Jordan is growing in popularity as a medical tourism destination

The majority of the patients who visit Jordan from all around the world seek organ transplants, plastic surgery and cardiac surgery.

The doctor, dressed in a white lab coat and a matching white headscarf smiled at her American patient. Her foreign patient had come for a major surgery and was now preparing to return to the U.S., completely cured.

Medical services in Jordan are offered to foreign patients from around the world and it has developed into an industry itself known as “medical tourism.” It is such a strong sector that it has emerged from the global financial crisis without a scratch. Medical tourism brings in around $1 billion in revenue annually and has been privy to a 10% increase in the influx of foreign patients every year.

According to a study by the Private Hospitals Association (PHA), 210,000 patients from 48 countries received treatment in Jordan in 2008 compared to 190,000 in 2007. PHA President Fawzi Hammouri says that foreigners are attracted by the “high quality and competitive cost of healthcare.” Iraqi patients topped the list of medical visitors last year numbering at 45,000 followed by an approximate 25,000 people from Palestine. More than an estimated 1,800 Americans, 1,200 UK citizens and 400 Canadian citizens went to Jordan for medical treatment in 2008 – and with good reason – the expenditure is only 25% of the value of the same medical procedure in the U.S.
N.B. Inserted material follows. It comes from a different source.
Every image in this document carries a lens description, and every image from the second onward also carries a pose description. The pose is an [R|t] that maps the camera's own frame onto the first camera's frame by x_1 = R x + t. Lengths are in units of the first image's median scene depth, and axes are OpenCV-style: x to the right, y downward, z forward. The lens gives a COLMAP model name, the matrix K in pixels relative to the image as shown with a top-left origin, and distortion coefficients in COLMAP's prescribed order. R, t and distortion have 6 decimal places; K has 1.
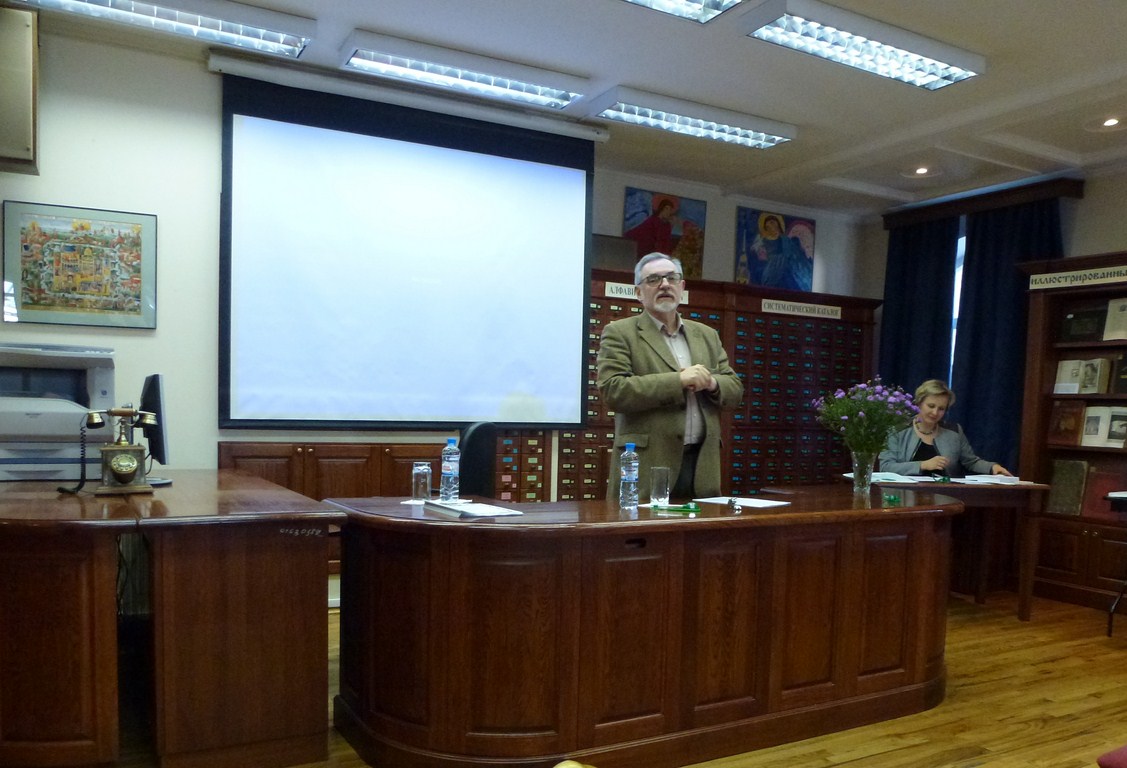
lens RADIAL K [[930.4, 0, 557.7], [0, 930.4, 462.3], [0, 0, 1]] dist [-0.040596, 0.004324]
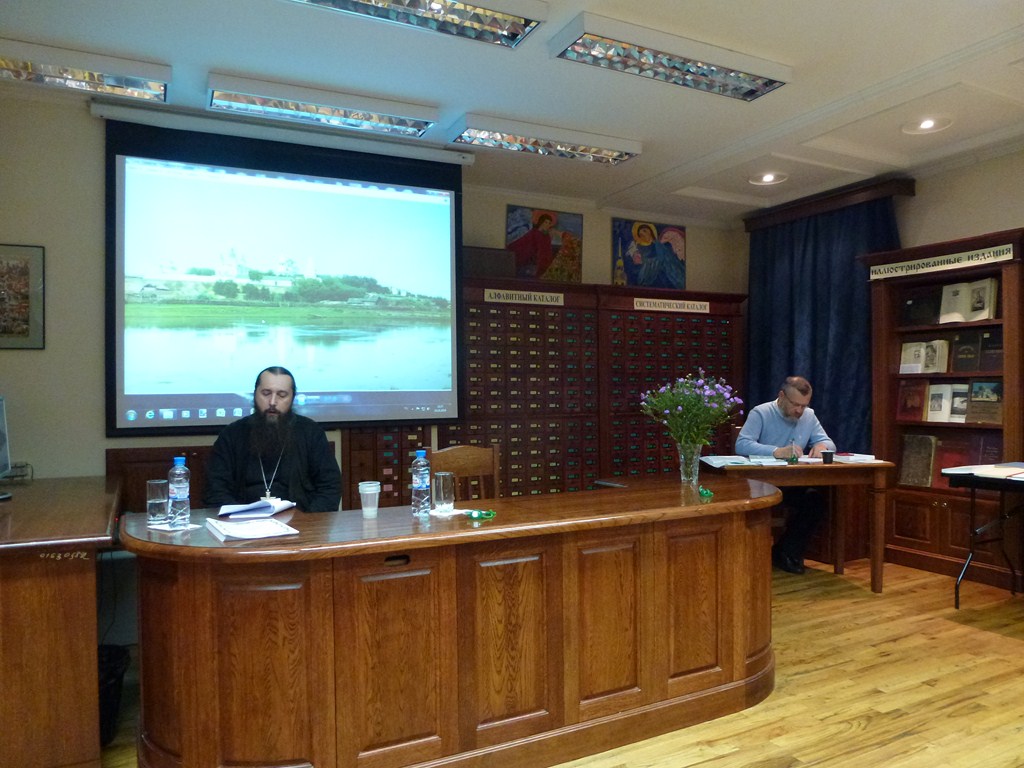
lens RADIAL K [[757.8, 0, 512.0], [0, 757.8, 384.0], [0, 0, 1]] dist [-0.043115, 0.006114]
pose [[0.998673, -0.035767, -0.037067, 0.155460], [0.033225, 0.997195, -0.067065, -0.025112], [0.039361, 0.065745, 0.997060, 0.139570]]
In 2008, Jordan was ranked number one in the Arab region by the World Bank, and number five in the world as a medical tourism destination. And now the country is aggressively touting these rankings in the U.S. with advertising campaigns to lure Americans worn out by soaring health costs. Hospitals in Jordan now offer package deals that include air travel and a list of tourist destinations in the country, a plan that promises not just physical repairs but also overall relaxation. With the advertising campaigns calling out to American citizens for medical procedures, Jordan hopes to enrich itself with some badly needed cash.

Jordan relies heavily on tourism, foreign investments and worker remittances for its revenue and surprisingly lacks the natural resources, like oil, that many of its neighbors enjoy. With this, Jordan is on a drive to promote new services and industries, especially medical tourism, which has surfaced as one of the biggest saviors of the sagging economy. Ironically, Jordan’s local medical sector is facing numerous challenges, which include rapid population growth along with a constant inflow of refugees and inefficient financing of health services. Jordan, which has an annual population growth of 2.2%, has racked up $1.311 billion in health expenditures, constituting 9.8% of the GDP.
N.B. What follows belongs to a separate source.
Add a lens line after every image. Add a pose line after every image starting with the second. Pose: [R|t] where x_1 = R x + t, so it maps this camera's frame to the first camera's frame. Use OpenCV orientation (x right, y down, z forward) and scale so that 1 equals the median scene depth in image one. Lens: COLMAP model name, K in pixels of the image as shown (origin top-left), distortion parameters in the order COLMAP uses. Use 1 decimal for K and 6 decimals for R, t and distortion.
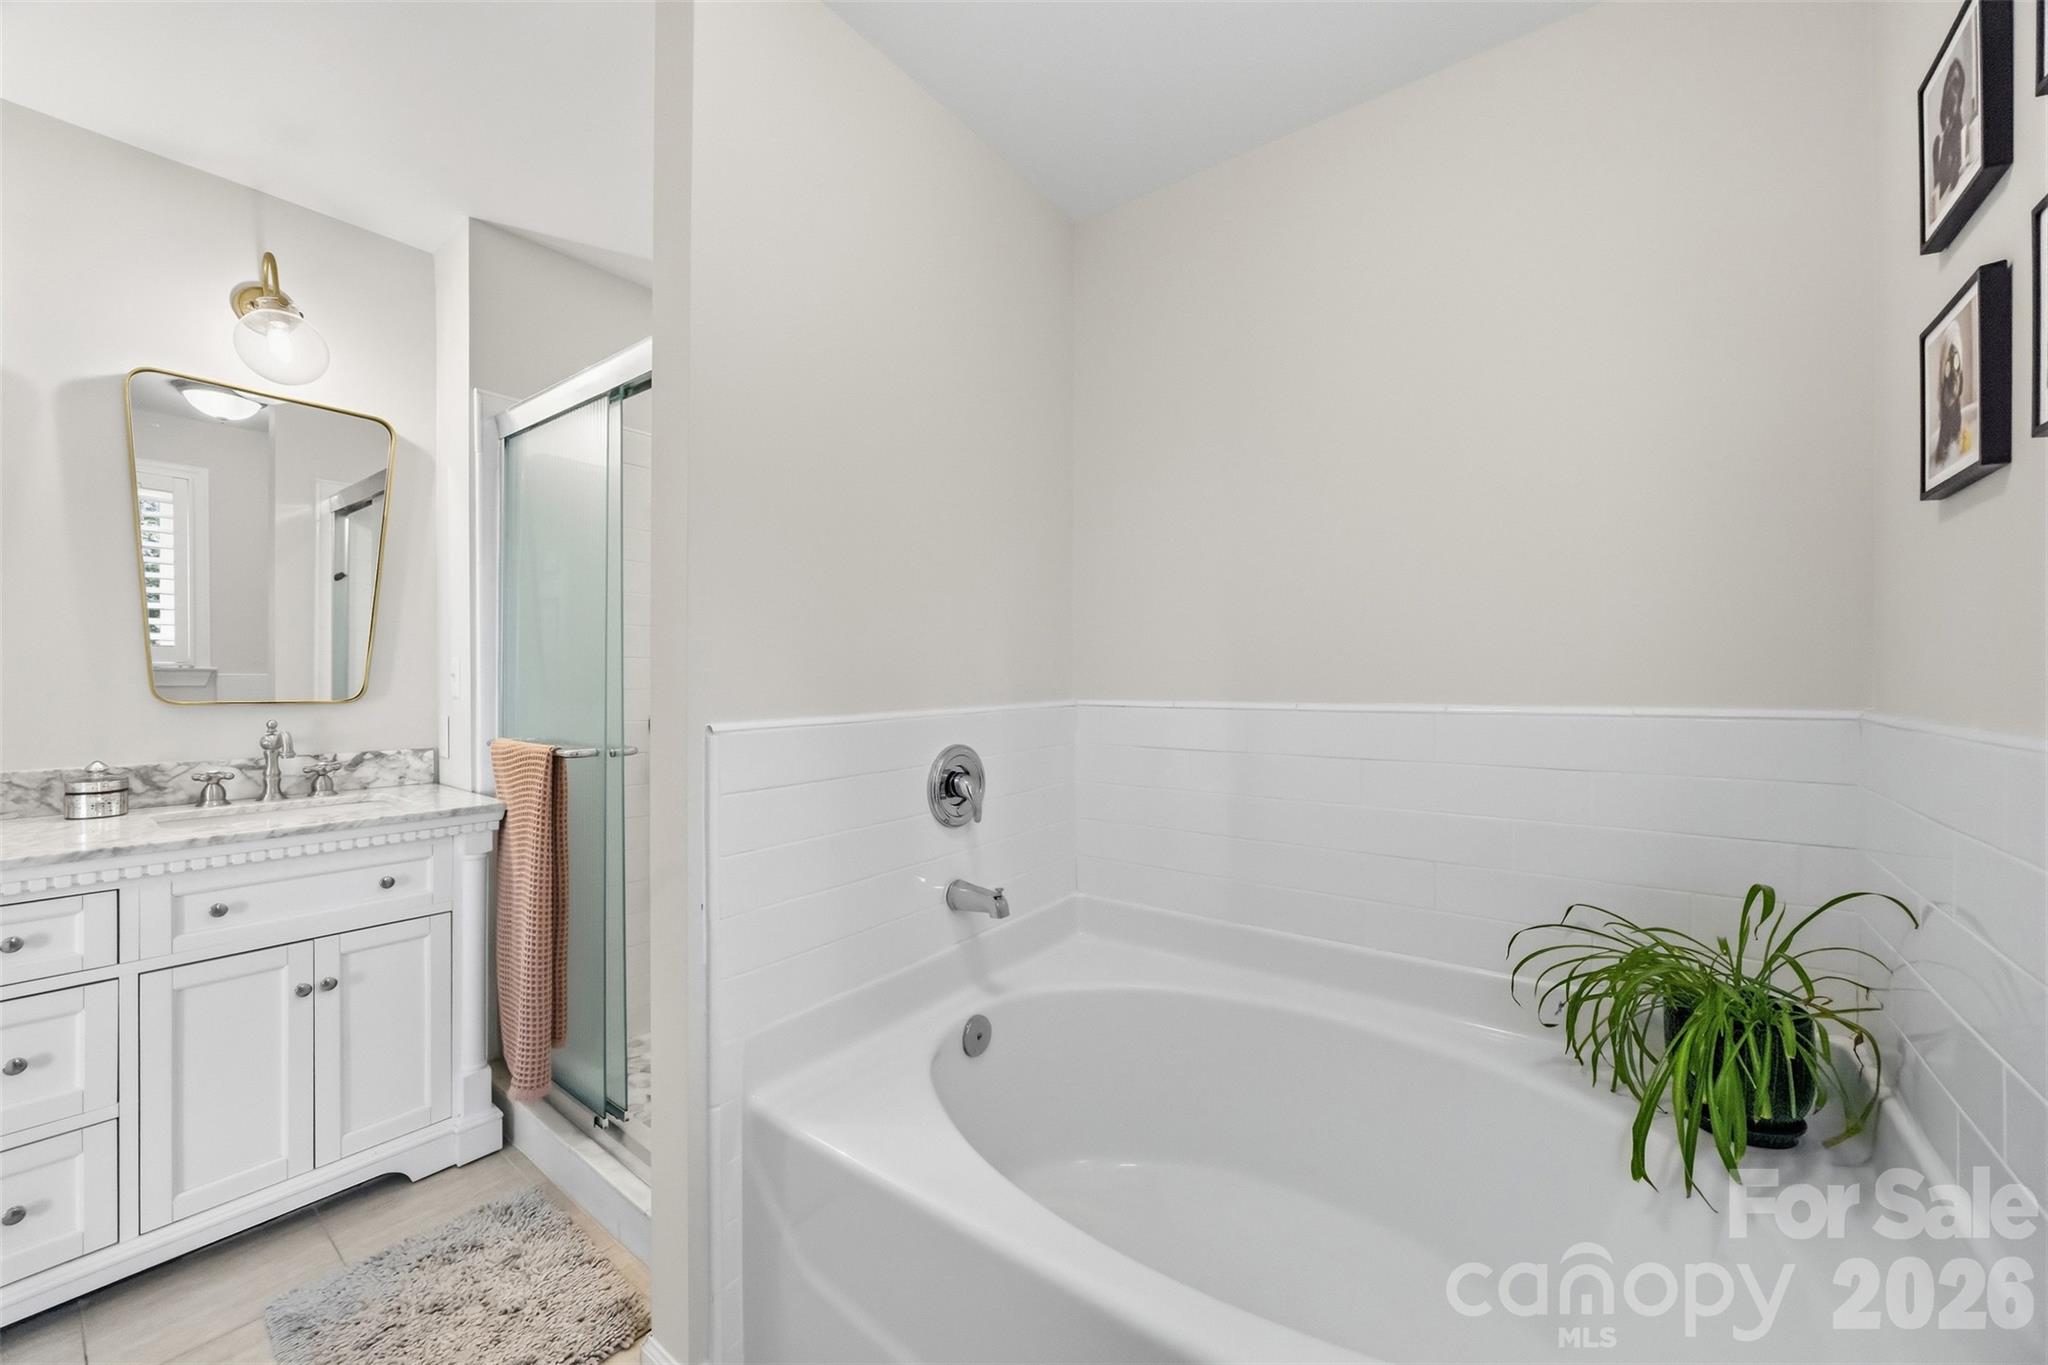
lens RADIAL K [[785.7, 0, 1023.1], [0, 785.7, 677.1], [0, 0, 1]] dist [-0.000658, -0.000034]
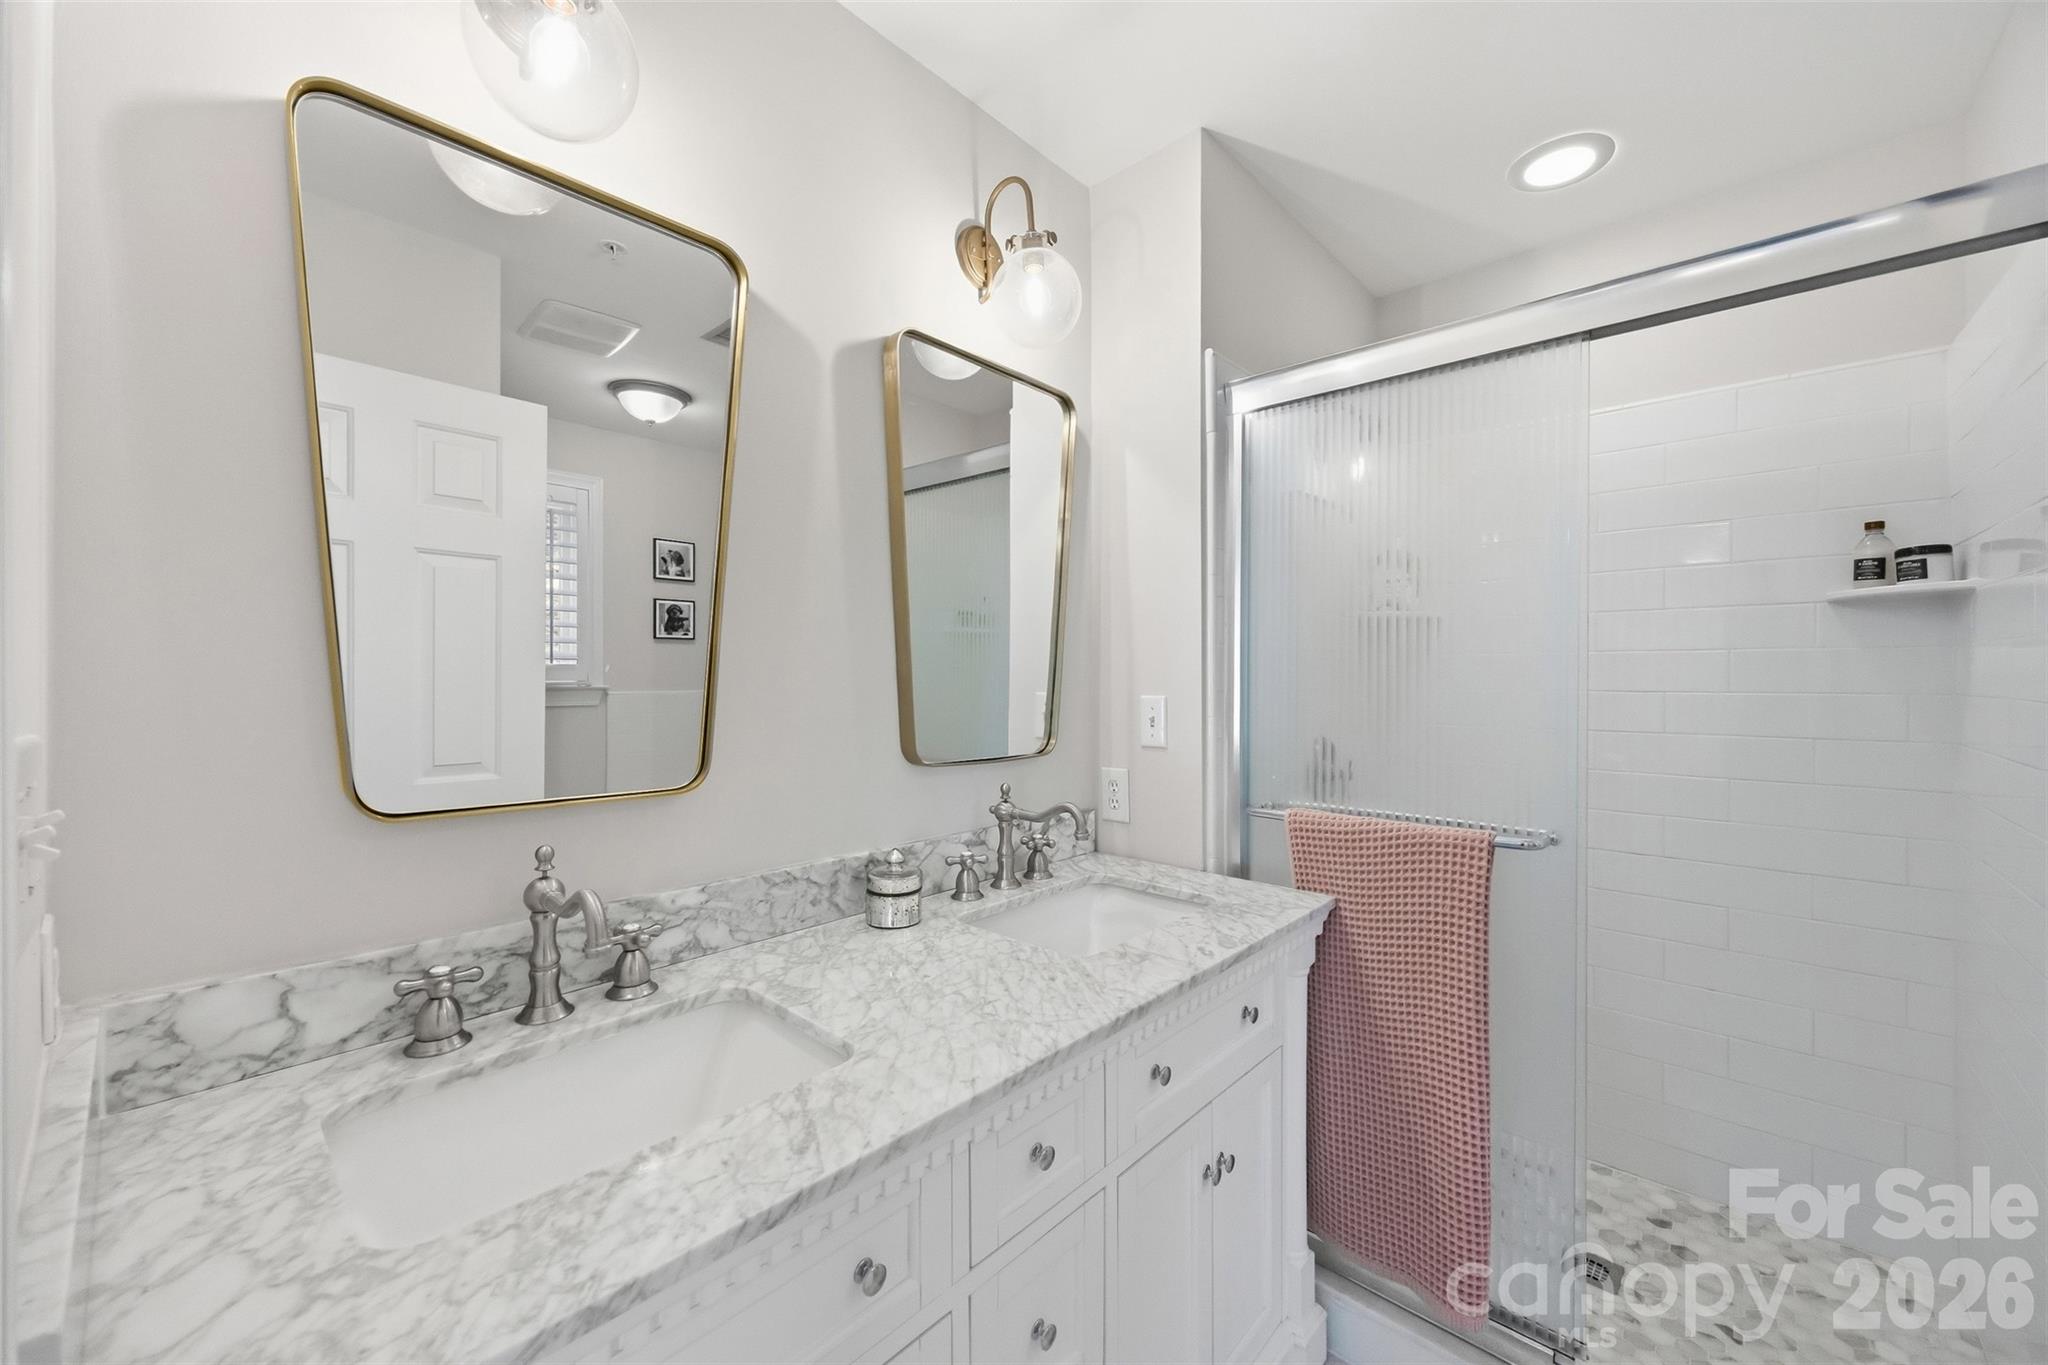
lens RADIAL K [[785.7, 0, 1026.8], [0, 785.7, 676.5], [0, 0, 1]] dist [-0.000658, -0.000034]
pose [[0.995305, 0.004215, -0.096695, -0.987089], [-0.004046, 0.999990, 0.001944, -0.059393], [0.096703, -0.001544, 0.995312, 0.267810]]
Jordan also faces stiff competition. According to medical industry experts, the country faces a tough battle with other rival locales such as India, Costa Rica and Thailand, who are all jostling for space at the top in the world medical tourism market. Because of their proximity, the Caribbean Islands remain the top preference for American tourists.

But how will Jordan tap the lucrative U.S. market, snaring business away from its neighboring rivals? The Medical Tourism Association of Jordan has invited top healthcare specialists and insurers from the U.S. to visit the country in July and see the city’s six internationally accredited hospitals. The invitation is part of the marketing campaign that Jordan has launched to elbow its way to the top of the competition. Jordan’s visitor numbers show that the world outside the Middle East is just waking up to the services Jordan has to offer. Working in Jordan’s favor is a host of English-speaking doctors, high-quality service, as well as the promise of cheap treatment during tough times. That might just be the cure the doctor ordered.